─── INFORMAÇÕES FORNECIDAS ───
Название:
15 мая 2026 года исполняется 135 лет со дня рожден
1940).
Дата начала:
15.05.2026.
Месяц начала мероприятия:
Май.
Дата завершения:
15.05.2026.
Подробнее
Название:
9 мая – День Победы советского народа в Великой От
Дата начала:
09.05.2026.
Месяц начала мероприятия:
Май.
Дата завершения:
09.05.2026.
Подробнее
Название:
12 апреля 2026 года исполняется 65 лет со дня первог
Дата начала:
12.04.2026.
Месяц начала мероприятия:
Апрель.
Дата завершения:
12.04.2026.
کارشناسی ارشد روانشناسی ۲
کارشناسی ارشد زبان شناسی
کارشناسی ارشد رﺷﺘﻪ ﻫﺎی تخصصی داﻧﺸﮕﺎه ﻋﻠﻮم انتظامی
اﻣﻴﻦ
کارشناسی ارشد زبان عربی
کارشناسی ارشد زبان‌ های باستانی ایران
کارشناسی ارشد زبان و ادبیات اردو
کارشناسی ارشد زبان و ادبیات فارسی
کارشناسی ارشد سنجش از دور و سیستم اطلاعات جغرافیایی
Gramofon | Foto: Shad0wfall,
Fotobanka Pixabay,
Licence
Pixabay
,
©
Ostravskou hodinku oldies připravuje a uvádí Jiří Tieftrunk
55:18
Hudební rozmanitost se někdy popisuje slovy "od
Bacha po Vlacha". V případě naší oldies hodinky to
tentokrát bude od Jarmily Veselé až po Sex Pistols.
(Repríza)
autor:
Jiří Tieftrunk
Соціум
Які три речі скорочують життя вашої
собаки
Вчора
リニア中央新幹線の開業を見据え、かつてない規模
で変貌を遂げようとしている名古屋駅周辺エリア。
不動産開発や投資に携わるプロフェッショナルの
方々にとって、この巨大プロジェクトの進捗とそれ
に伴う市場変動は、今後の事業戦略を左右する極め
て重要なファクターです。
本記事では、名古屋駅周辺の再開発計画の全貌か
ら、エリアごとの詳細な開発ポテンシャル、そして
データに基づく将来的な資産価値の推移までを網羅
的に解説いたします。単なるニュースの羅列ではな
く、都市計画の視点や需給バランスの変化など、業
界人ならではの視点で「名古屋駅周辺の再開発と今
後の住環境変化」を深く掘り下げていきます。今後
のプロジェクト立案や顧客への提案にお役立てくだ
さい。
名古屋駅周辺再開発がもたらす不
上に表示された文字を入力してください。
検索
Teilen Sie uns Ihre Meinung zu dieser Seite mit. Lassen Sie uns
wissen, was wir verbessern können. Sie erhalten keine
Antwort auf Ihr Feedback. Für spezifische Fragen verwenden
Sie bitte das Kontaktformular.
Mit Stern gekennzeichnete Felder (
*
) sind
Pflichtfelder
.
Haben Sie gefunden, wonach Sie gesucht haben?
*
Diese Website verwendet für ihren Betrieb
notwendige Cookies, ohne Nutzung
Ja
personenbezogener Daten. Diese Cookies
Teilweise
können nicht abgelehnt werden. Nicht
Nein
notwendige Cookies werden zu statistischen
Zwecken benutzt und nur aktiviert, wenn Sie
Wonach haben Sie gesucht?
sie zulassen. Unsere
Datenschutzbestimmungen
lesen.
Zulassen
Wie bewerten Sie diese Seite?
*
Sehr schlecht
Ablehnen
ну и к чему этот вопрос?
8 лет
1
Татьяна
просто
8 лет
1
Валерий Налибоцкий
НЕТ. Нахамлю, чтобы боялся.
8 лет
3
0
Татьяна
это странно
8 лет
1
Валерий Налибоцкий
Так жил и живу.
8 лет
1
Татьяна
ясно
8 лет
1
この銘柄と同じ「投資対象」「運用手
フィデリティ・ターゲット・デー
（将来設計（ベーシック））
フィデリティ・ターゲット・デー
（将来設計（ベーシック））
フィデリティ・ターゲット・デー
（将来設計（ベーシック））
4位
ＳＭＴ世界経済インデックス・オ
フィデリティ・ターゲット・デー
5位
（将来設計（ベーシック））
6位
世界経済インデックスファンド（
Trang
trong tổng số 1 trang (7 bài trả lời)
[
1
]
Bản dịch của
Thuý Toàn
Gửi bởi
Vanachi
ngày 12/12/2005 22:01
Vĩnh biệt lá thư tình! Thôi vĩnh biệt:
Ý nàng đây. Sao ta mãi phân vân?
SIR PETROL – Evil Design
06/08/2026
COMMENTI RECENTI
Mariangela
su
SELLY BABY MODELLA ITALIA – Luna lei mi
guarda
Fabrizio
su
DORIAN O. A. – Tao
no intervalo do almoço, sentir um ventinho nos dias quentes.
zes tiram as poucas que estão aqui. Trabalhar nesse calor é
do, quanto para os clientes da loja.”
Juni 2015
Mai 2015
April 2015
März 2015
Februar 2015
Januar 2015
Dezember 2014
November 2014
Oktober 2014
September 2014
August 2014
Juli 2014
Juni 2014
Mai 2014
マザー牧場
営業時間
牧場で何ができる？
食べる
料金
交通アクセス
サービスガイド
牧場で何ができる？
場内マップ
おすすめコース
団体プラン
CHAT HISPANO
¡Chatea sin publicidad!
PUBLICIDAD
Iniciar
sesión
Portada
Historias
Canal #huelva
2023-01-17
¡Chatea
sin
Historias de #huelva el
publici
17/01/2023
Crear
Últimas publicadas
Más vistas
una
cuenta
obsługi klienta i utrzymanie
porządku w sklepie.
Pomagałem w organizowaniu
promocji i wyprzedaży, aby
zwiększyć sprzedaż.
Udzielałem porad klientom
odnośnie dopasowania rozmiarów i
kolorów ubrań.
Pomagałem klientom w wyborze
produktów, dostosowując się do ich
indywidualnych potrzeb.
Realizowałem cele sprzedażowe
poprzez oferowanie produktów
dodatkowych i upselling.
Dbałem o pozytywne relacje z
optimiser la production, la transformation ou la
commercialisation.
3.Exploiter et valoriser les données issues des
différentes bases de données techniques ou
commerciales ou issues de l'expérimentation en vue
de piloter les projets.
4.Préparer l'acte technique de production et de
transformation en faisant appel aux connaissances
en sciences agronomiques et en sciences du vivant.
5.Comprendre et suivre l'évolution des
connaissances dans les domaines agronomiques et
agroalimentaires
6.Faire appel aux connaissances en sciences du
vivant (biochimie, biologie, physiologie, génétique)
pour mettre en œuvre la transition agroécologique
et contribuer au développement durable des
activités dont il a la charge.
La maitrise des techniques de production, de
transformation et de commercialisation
───
Devolva sem nenhuma alteração o trecho das linhas acima que vai do início até a linha que contém "کارشناسی ارشد زبان و ادبیات فارسی", com as duas extremidades incluídas.

Название:
15 мая 2026 года исполняется 135 лет со дня рожден
1940).
Дата начала:
15.05.2026.
Месяц начала мероприятия:
Май.
Дата завершения:
15.05.2026.
Подробнее
Название:
9 мая – День Победы советского народа в Великой От
Дата начала:
09.05.2026.
Месяц начала мероприятия:
Май.
Дата завершения:
09.05.2026.
Подробнее
Название:
12 апреля 2026 года исполняется 65 лет со дня первог
Дата начала:
12.04.2026.
Месяц начала мероприятия:
Апрель.
Дата завершения:
12.04.2026.
کارشناسی ارشد روانشناسی ۲
کارشناسی ارشد زبان شناسی
کارشناسی ارشد رﺷﺘﻪ ﻫﺎی تخصصی داﻧﺸﮕﺎه ﻋﻠﻮم انتظامی
اﻣﻴﻦ
کارشناسی ارشد زبان عربی
کارشناسی ارشد زبان‌ های باستانی ایران
کارشناسی ارشد زبان و ادبیات اردو
کارشناسی ارشد زبان و ادبیات فارسی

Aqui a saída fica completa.